Many view disability as something to overcome. As an identity that’s lesser, misled by a societal script that’s worked hard to brainwash us into believing that a human being is synonymous with a ‘human doing’.


That we have to be a slave to its machine and produce until we die (churning and burning our lives for its self-serving gain), in order to exist. As a gradually broken-down worker on a conveyor belt of outputs, discarded once too ill or too old to ‘matter’.


But what the machine doesn’t want you to know is that what matters is not what we produce or do in a day or lifetime: it’s how we exist. What we are. How we are. It’s our state of being and our being present in that very being.


And that’s where society, and by proxy, the public, get it wrong: our existence has never been about ‘doing’; it has always been about our being present for and thriving in every thought/feeling/sensation of that being.


When we ‘do’, we dull. We dull ourselves to what it means to ‘be’, because we don’t pause long enough from ‘doing’ to experience the true art of ‘being’. Of being human.


And that’s where the chronically ill and disabled excel.
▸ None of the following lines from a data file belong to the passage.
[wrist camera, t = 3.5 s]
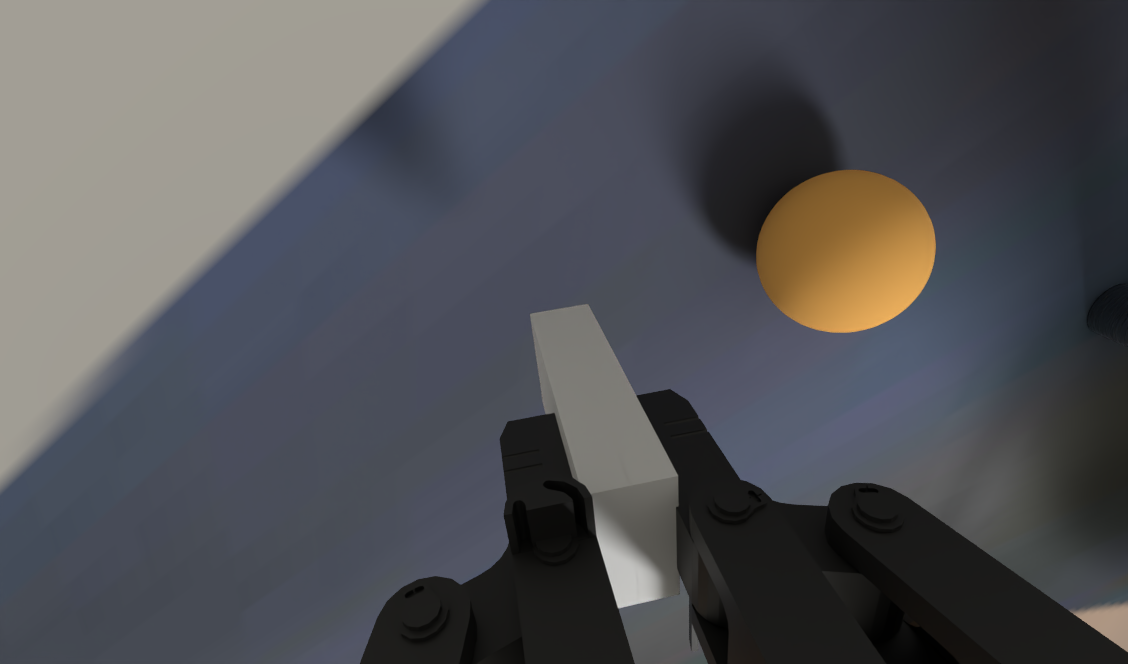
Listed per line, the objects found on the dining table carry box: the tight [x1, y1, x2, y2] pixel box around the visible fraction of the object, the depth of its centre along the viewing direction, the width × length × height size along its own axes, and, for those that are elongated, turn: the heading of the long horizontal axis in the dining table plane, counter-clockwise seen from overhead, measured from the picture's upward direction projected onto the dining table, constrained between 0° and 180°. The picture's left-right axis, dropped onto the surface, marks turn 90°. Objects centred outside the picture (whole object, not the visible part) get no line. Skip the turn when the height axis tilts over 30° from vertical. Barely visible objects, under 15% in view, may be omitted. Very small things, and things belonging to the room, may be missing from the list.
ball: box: [756, 170, 936, 332], centre depth 20 cm, size 6×6×6 cm
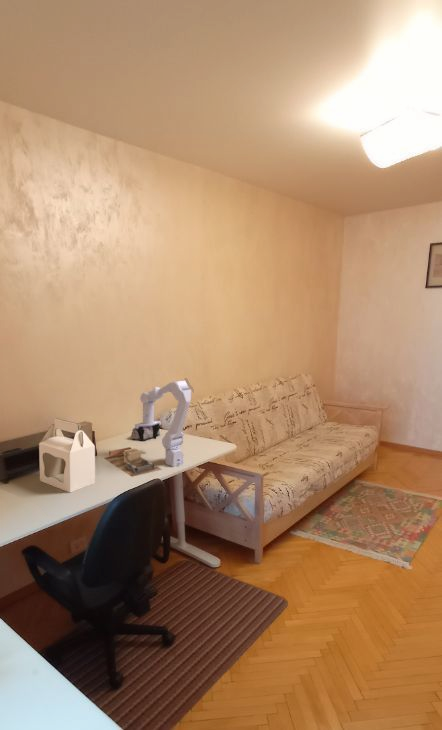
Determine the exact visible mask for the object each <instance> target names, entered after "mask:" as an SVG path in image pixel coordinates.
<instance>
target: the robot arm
mask: <svg viewBox="0 0 442 730" xmlns="http://www.w3.org/2000/svg"><path fill="white" fill-rule="evenodd" d="M167 393H171V394H172V396H173V397H174V399H175V400H176V401H177V402H178V403H177V406H176V409H175V413H174V415H173V419H172V423H171V424H170V425H171V426H170V428H169V430H168V431H166V433H165V435H164V436H163V437H162V439H161V444H162V447H163V449H165V453H164V456H165V459H164V460H165V461H164V462H165V465H167V466H170V467H171V468H175V467H180V466H184V453H183V451H182V450H181V447H182V445H183V443H184V435H185V434H184V433H183V431H182V430H183V426H184V424H185V420H186V416H187V414H188V411H189V408H190V405H191V401H192V400H191V399H192V393H193V390H192V388H191V387H190V386H189V384H188V382H187V380H186V379H184V380H178V381H172V382H169V383H167V384H166V385H164V386H162V387H159V386H155V387H153V389H150V390H149V389H148V391H147V392H141V394H140V402H141V403H142V422H140V423H136V424H135V423H134V428H136V430H137V432H138V434H139V437H140V440H139V441H140V442H144V440H143V435H144V429H143V428H142V427H148V426H152V429H153V438H152V439H154V440H156V439H157V437H158V435H157V433H158V431H160V430H159V429H161V426H162V421H161V420H154V419H155V418H154V416H155V413H154V411H155V410H154V409H155V408H154V407H155V404H156V401H157V400H160V399H161V398H163V397H164V395H165V394H167Z"/></svg>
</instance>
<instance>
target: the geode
mask: <svg viewBox="0 0 442 730" xmlns="http://www.w3.org/2000/svg"><path fill="white" fill-rule="evenodd" d="M142 428H143V429H144V435H143V441H146V440H148V439H154V438H153V429H152V426H148V427H142ZM160 429H161V428H160ZM160 429H159V431H158V433H157V436H161V433H160ZM131 440H137V441H140V437H139V434H138V432H137V430H136V428H135V427H134V428H132V432H131Z"/></svg>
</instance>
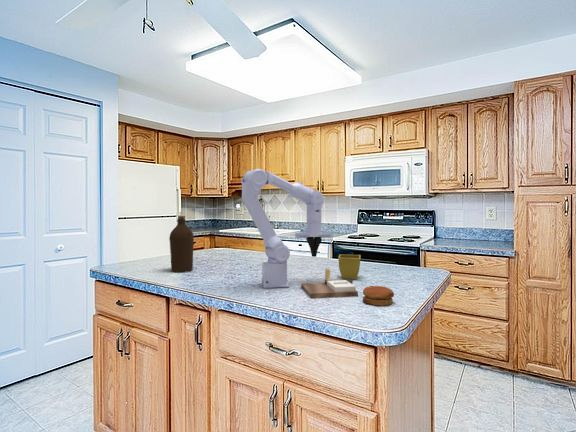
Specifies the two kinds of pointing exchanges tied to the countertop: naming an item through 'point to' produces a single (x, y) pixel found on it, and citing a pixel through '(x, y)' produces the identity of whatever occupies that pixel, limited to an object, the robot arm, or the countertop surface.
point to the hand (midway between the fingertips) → (313, 256)
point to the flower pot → (349, 266)
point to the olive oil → (181, 247)
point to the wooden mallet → (327, 276)
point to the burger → (378, 295)
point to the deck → (324, 291)
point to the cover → (341, 285)
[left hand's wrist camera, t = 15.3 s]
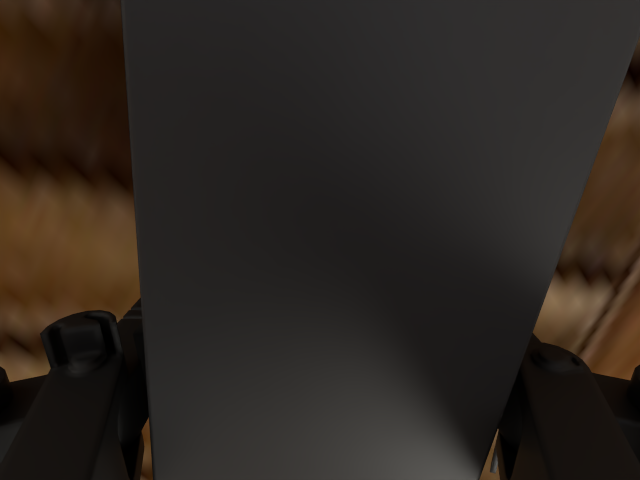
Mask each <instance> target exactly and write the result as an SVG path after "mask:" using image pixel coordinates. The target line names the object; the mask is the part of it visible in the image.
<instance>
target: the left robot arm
mask: <svg viewBox="0 0 640 480" xmlns="http://www.w3.org/2000/svg"><path fill="white" fill-rule="evenodd" d="M40 335H41V339H42V342H43V345H44V348H45V351H46V354H47V357H48V361H49V364H50V367H51V369H50V371H49V373H48V374H47V375H43V376H39V377H34V378H29V379H24V380H19V381H14V382H9V379H8V377H7V374H6V371H5V369H3V368H2V367H0V480H140V476H141V469H142V461H143V454H144V441H143V436H142V431H141V430H142V429H143V427H144V425H145V423H146V421H147V419H148V417H149V410H148V396H147V381H146V366H145V352H144V337H143V322H142V308H141V298H140V299H139V300H138V301H137V302H136V303H135V304H134V305H133V307H132V308H131V310H129V311H128V312H127V313H126V314H125V315H124V316H123V319H121V320H120V321H119V322H118V323H117V321H116V317H115V315H113V314H112V313H111V312H107V311H102V310H95V311H85V312H80V313H76V314H72V315H70V316H67V317H64V318H62V319H59V320H57V321H56V322H54V323H52V324H51V325H49V326H47V327H46V328H45V329H44V330H43V331H42V332H41V333H40ZM498 429H499V431H498V436H497V440H496V444H495V449H494V453H493V458H492V462H491V468H490V472H492V473H496V469H497V465H498V468H499V475H500V480H640V365H639V366H637V367H636V368H635V370H634V372H633V375H632V378H631V381H630V380H625V379H620V378H615V377H610V376H605V375H600V374H595V373H592V372H591V371H590V369H589V367H588V366H587V365H586V364H585V363H584V361H583V360H582V359H580V358H579V357H578V356H576V355H575V354H573V353H572V352H570V351H568V350H565V349H563V348H561V347H559V346H555V345H551V344H547V343H541V341H540V340H539V339H538V338H537V337H536V336H535V335H534V334H533V333H532V335H531V338H530V341H529V343H528V346H527V349H526V352H525V354H524V357H523V360H522V363H521V365H520V368H519V371H518V374H517V376H516V379H515V382H514V385H513V388H512V390H511V393H510V396H509V399H508V401H507V404H506V407H505V410H504V412H503V415H502V418H501V421H500V423H499V426H498Z"/></svg>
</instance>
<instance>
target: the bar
mask: <svg viewBox="0 0 640 480" xmlns="http://www.w3.org/2000/svg"><path fill="white" fill-rule="evenodd" d="M121 15H122V29H123V44H124V58H125V73H126V88H127V102H128V117H129V132H130V146H131V161H132V176H133V190H134V205H135V220H136V234H137V249H138V264H139V278H140V293H141V308H142V322H143V337H144V352H145V366H146V381H147V396H148V410H149V425H150V440H151V454H152V469H153V480H479V479H480V476H481V473H482V470H483V468H484V465H485V462H486V459H487V457H488V454H489V451H490V448H491V446H492V443H493V440H494V437H495V435H496V432H497V429H498V426H499V423H500V421H501V418H502V415H503V412H504V410H505V407H506V404H507V401H508V399H509V396H510V393H511V390H512V388H513V385H514V382H515V379H516V376H517V374H518V371H519V368H520V365H521V363H522V360H523V357H524V354H525V352H526V349H527V346H528V343H529V341H530V338H531V335H532V332H533V329H534V327H535V324H536V321H537V318H538V316H539V313H540V310H541V307H542V305H543V302H544V299H545V296H546V294H547V291H548V288H549V285H550V282H551V280H552V277H553V274H554V271H555V269H556V266H557V263H558V260H559V258H560V255H561V252H562V249H563V247H564V244H565V241H566V238H567V235H568V233H569V230H570V227H571V224H572V222H573V219H574V216H575V213H576V211H577V208H578V205H579V202H580V200H581V197H582V194H583V191H584V189H585V186H586V183H587V180H588V177H589V175H590V172H591V169H592V166H593V164H594V161H595V158H596V155H597V153H598V150H599V147H600V144H601V142H602V139H603V136H604V133H605V130H606V128H607V125H608V122H609V119H610V117H611V114H612V111H613V108H614V106H615V103H616V100H617V97H618V95H619V92H620V89H621V86H622V83H623V81H624V78H625V75H626V72H627V70H628V67H629V64H630V61H631V59H632V56H633V53H634V50H635V48H636V45H637V42H638V39H639V36H640V0H121Z"/></svg>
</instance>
We’ve been told that since we cannot ‘do’ we have no voice; no place at the table. And through the pain of that experience and the deep physical, emotional and spiritual challenges faced, we rise like Phoenixes from the ashes, shed of the title of ‘human doing’ and born again into the original light of existence: of living as a human being.


So how disabled are the disabled really, when the greatest disability is to value doing over being? How can you label those more present in this existence as lesser, when they offer the deepest insights into what it truly means to be a human being? This is the greatest trick ever played on humanity and we all fall for it until we are forced to pause through illness (of all types) and ‘dis’ability.


So no. We aren’t lesser.


The only real ‘dis’ability is that of not being present in this human experience. Of focusing on doing (what society imposes and demands of you) instead of being (what life and your soul itself ask of you). And the chain holding you back is ableism, and it’s time to release it.